(Aim):
Swap "catalogue" for "catalog" everywhere it occurs in the rows below, and reproduce every row with nothing else changed.

[Dataset excerpt]
>> start

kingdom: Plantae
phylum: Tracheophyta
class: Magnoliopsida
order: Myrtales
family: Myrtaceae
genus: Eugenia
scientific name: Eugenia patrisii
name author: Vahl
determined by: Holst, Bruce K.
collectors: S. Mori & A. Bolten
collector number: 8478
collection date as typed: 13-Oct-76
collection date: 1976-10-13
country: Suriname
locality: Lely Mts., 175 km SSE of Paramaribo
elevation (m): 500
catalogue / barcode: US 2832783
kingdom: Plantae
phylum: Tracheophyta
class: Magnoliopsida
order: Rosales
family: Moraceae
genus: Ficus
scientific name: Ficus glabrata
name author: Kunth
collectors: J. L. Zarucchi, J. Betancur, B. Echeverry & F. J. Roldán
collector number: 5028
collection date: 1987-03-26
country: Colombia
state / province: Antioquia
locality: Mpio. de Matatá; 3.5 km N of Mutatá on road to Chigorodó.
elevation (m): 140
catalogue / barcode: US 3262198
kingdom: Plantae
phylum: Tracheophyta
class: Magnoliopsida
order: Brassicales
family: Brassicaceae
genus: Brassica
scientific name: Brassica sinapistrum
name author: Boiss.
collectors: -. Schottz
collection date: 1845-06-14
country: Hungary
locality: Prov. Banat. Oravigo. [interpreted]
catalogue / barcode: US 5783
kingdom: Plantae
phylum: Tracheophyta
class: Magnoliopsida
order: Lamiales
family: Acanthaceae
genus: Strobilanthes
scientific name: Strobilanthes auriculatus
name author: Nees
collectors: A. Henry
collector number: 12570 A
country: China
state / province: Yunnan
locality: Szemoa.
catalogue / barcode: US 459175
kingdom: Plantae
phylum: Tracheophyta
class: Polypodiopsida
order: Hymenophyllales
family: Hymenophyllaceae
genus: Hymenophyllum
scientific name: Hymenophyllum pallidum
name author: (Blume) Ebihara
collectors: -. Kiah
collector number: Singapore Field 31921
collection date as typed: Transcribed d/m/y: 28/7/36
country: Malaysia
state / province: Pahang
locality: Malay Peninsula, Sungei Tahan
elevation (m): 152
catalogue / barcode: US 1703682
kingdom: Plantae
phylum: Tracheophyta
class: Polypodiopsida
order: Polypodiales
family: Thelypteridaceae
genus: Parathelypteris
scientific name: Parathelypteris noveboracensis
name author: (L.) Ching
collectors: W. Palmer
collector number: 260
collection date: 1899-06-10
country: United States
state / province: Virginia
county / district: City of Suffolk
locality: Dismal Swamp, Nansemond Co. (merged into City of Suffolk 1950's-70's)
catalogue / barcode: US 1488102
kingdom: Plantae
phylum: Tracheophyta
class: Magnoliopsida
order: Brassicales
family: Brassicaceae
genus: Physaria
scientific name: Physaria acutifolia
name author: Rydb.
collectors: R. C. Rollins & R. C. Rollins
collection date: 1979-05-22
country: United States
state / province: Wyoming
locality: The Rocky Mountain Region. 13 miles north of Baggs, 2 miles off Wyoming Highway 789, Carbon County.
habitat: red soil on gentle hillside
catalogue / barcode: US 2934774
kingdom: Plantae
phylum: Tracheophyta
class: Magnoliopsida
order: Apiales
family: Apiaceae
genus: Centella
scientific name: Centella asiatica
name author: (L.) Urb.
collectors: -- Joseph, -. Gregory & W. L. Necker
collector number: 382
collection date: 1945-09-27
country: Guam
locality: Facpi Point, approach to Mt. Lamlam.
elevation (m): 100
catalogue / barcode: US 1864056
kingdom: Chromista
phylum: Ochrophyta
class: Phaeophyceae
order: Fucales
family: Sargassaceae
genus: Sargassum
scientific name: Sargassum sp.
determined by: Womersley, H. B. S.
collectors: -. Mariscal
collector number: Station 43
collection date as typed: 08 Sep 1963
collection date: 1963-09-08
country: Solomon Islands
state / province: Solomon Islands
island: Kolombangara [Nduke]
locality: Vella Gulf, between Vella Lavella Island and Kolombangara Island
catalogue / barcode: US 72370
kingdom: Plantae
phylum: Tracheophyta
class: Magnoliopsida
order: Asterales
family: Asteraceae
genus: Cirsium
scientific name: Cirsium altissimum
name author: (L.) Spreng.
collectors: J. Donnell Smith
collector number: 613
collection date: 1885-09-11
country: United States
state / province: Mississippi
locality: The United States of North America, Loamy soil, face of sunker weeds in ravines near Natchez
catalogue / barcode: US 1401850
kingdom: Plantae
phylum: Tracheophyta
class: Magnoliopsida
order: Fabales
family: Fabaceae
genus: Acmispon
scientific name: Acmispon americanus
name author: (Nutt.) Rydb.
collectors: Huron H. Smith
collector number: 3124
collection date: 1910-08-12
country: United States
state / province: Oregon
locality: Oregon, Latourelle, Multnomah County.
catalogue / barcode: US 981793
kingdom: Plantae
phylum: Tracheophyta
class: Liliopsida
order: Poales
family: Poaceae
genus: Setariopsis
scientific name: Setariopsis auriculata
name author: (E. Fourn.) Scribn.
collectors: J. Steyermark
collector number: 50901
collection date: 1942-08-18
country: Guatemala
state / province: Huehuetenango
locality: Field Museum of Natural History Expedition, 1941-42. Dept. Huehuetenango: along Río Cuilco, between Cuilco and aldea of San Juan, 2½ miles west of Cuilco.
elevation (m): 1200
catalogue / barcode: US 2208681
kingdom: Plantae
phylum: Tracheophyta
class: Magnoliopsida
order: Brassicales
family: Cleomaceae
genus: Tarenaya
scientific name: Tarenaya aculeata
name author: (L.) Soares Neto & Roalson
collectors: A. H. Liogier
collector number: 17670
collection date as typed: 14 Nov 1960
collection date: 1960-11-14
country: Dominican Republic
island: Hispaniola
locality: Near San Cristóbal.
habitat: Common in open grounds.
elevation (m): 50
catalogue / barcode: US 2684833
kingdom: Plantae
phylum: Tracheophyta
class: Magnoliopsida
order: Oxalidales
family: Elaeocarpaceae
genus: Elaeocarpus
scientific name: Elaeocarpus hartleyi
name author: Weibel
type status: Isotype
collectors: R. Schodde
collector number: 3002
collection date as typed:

>> end

(Result of the exercise):
kingdom: Plantae
phylum: Tracheophyta
class: Magnoliopsida
order: Myrtales
family: Myrtaceae
genus: Eugenia
scientific name: Eugenia patrisii
name author: Vahl
determined by: Holst, Bruce K.
collectors: S. Mori & A. Bolten
collector number: 8478
collection date as typed: 13-Oct-76
collection date: 1976-10-13
country: Suriname
locality: Lely Mts., 175 km SSE of Paramaribo
elevation (m): 500
catalog / barcode: US 2832783
kingdom: Plantae
phylum: Tracheophyta
class: Magnoliopsida
order: Rosales
family: Moraceae
genus: Ficus
scientific name: Ficus glabrata
name author: Kunth
collectors: J. L. Zarucchi, J. Betancur, B. Echeverry & F. J. Roldán
collector number: 5028
collection date: 1987-03-26
country: Colombia
state / province: Antioquia
locality: Mpio. de Matatá; 3.5 km N of Mutatá on road to Chigorodó.
elevation (m): 140
catalog / barcode: US 3262198
kingdom: Plantae
phylum: Tracheophyta
class: Magnoliopsida
order: Brassicales
family: Brassicaceae
genus: Brassica
scientific name: Brassica sinapistrum
name author: Boiss.
collectors: -. Schottz
collection date: 1845-06-14
country: Hungary
locality: Prov. Banat. Oravigo. [interpreted]
catalog / barcode: US 5783
kingdom: Plantae
phylum: Tracheophyta
class: Magnoliopsida
order: Lamiales
family: Acanthaceae
genus: Strobilanthes
scientific name: Strobilanthes auriculatus
name author: Nees
collectors: A. Henry
collector number: 12570 A
country: China
state / province: Yunnan
locality: Szemoa.
catalog / barcode: US 459175
kingdom: Plantae
phylum: Tracheophyta
class: Polypodiopsida
order: Hymenophyllales
family: Hymenophyllaceae
genus: Hymenophyllum
scientific name: Hymenophyllum pallidum
name author: (Blume) Ebihara
collectors: -. Kiah
collector number: Singapore Field 31921
collection date as typed: Transcribed d/m/y: 28/7/36
country: Malaysia
state / province: Pahang
locality: Malay Peninsula, Sungei Tahan
elevation (m): 152
catalog / barcode: US 1703682
kingdom: Plantae
phylum: Tracheophyta
class: Polypodiopsida
order: Polypodiales
family: Thelypteridaceae
genus: Parathelypteris
scientific name: Parathelypteris noveboracensis
name author: (L.) Ching
collectors: W. Palmer
collector number: 260
collection date: 1899-06-10
country: United States
state / province: Virginia
county / district: City of Suffolk
locality: Dismal Swamp, Nansemond Co. (merged into City of Suffolk 1950's-70's)
catalog / barcode: US 1488102
kingdom: Plantae
phylum: Tracheophyta
class: Magnoliopsida
order: Brassicales
family: Brassicaceae
genus: Physaria
scientific name: Physaria acutifolia
name author: Rydb.
collectors: R. C. Rollins & R. C. Rollins
collection date: 1979-05-22
country: United States
state / province: Wyoming
locality: The Rocky Mountain Region. 13 miles north of Baggs, 2 miles off Wyoming Highway 789, Carbon County.
habitat: red soil on gentle hillside
catalog / barcode: US 2934774
kingdom: Plantae
phylum: Tracheophyta
class: Magnoliopsida
order: Apiales
family: Apiaceae
genus: Centella
scientific name: Centella asiatica
name author: (L.) Urb.
collectors: -- Joseph, -. Gregory & W. L. Necker
collector number: 382
collection date: 1945-09-27
country: Guam
locality: Facpi Point, approach to Mt. Lamlam.
elevation (m): 100
catalog / barcode: US 1864056
kingdom: Chromista
phylum: Ochrophyta
class: Phaeophyceae
order: Fucales
family: Sargassaceae
genus: Sargassum
scientific name: Sargassum sp.
determined by: Womersley, H. B. S.
collectors: -. Mariscal
collector number: Station 43
collection date as typed: 08 Sep 1963
collection date: 1963-09-08
country: Solomon Islands
state / province: Solomon Islands
island: Kolombangara [Nduke]
locality: Vella Gulf, between Vella Lavella Island and Kolombangara Island
catalog / barcode: US 72370
kingdom: Plantae
phylum: Tracheophyta
class: Magnoliopsida
order: Asterales
family: Asteraceae
genus: Cirsium
scientific name: Cirsium altissimum
name author: (L.) Spreng.
collectors: J. Donnell Smith
collector number: 613
collection date: 1885-09-11
country: United States
state / province: Mississippi
locality: The United States of North America, Loamy soil, face of sunker weeds in ravines near Natchez
catalog / barcode: US 1401850
kingdom: Plantae
phylum: Tracheophyta
class: Magnoliopsida
order: Fabales
family: Fabaceae
genus: Acmispon
scientific name: Acmispon americanus
name author: (Nutt.) Rydb.
collectors: Huron H. Smith
collector number: 3124
collection date: 1910-08-12
country: United States
state / province: Oregon
locality: Oregon, Latourelle, Multnomah County.
catalog / barcode: US 981793
kingdom: Plantae
phylum: Tracheophyta
class: Liliopsida
order: Poales
family: Poaceae
genus: Setariopsis
scientific name: Setariopsis auriculata
name author: (E. Fourn.) Scribn.
collectors: J. Steyermark
collector number: 50901
collection date: 1942-08-18
country: Guatemala
state / province: Huehuetenango
locality: Field Museum of Natural History Expedition, 1941-42. Dept. Huehuetenango: along Río Cuilco, between Cuilco and aldea of San Juan, 2½ miles west of Cuilco.
elevation (m): 1200
catalog / barcode: US 2208681
kingdom: Plantae
phylum: Tracheophyta
class: Magnoliopsida
order: Brassicales
family: Cleomaceae
genus: Tarenaya
scientific name: Tarenaya aculeata
name author: (L.) Soares Neto & Roalson
collectors: A. H. Liogier
collector number: 17670
collection date as typed: 14 Nov 1960
collection date: 1960-11-14
country: Dominican Republic
island: Hispaniola
locality: Near San Cristóbal.
habitat: Common in open grounds.
elevation (m): 50
catalog / barcode: US 2684833
kingdom: Plantae
phylum: Tracheophyta
class: Magnoliopsida
order: Oxalidales
family: Elaeocarpaceae
genus: Elaeocarpus
scientific name: Elaeocarpus hartleyi
name author: Weibel
type status: Isotype
collectors: R. Schodde
collector number: 3002
collection date as typed:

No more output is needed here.